Longevity annuities go by many names, and it seems like most financial journalists are confusing the issue with this lack of name uniformity. Longevity annuities have also been called:

• advanced delayed annuities,

• longevity insurance, and

• deferred income annuities (DIAs).

Regardless of which name is used, they are all the same simplistic future pension strategy that I predict will be the most popular type of annuity purchased within the next five years. Currently, the complex and high-agent-commission variable and indexed annuities represent the majority of annuities sold. The key word is “sold.”

Longevity annuities will lead the charge of consumers wanting simplistic and no-annual- fee designs with low agent commissions along with the ability to buy direct (which will also happen in the very near future).

That’s a pretty bold prediction for a product that currently represents less than 2% of all annuities sold, but I stand by this glimpse into the future because longevity annuities are so pro-consumer. At the end of the day, the customer always wins and always dictates product design and distribution. This evolution of the annuity industry is the next financial domino to fall.

There’s a lot of misinformation surrounding the longevity annuity product, so let’s take a look at how these future income strategies work and the ways they could possibly complement your portfolio.

Longevity Annuity Income Structures

If a longevity annuity had a first cousin, it would be a single-premium immediate annuity (SPIA). Just like an SPIA, a longevity annuity has no accumulation portion of the contract and is a pure transfer of risk that is designed to provide a guaranteed lifetime income stream. Longevity annuities and single-premium immediate annuities are pretty much structured the same way, with the primary difference being that SPIAs are for income now and longevity annuities are for income later.

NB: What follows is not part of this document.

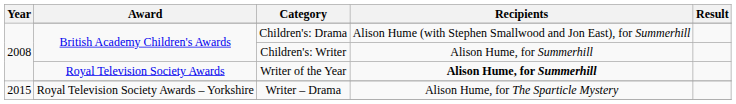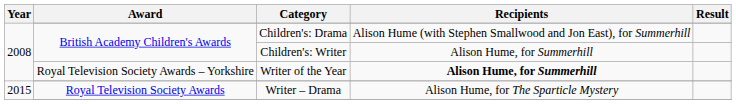Writer of the Year | Award: Royal Television Society Awards -> Royal Television Society Awards – Yorkshire
Writer – Drama | Award: Royal Television Society Awards – Yorkshire -> Royal Television Society Awards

There are many ways to structure the contractual payout of a longevity annuity, and you can customize the policy to meet your exact goals. Below are just a few ways to contractually structure the future income of a longevity annuity. Your agent and adviser should show you all of the options available and fully explain them so you can make an informed decision. The income structure choice is made at the time of application and cannot be changed after the policy is past the free-look period that is specific to each state. The free-look period is a provision that allows you to get out of a policy, within a specific time period, after the contract has been delivered.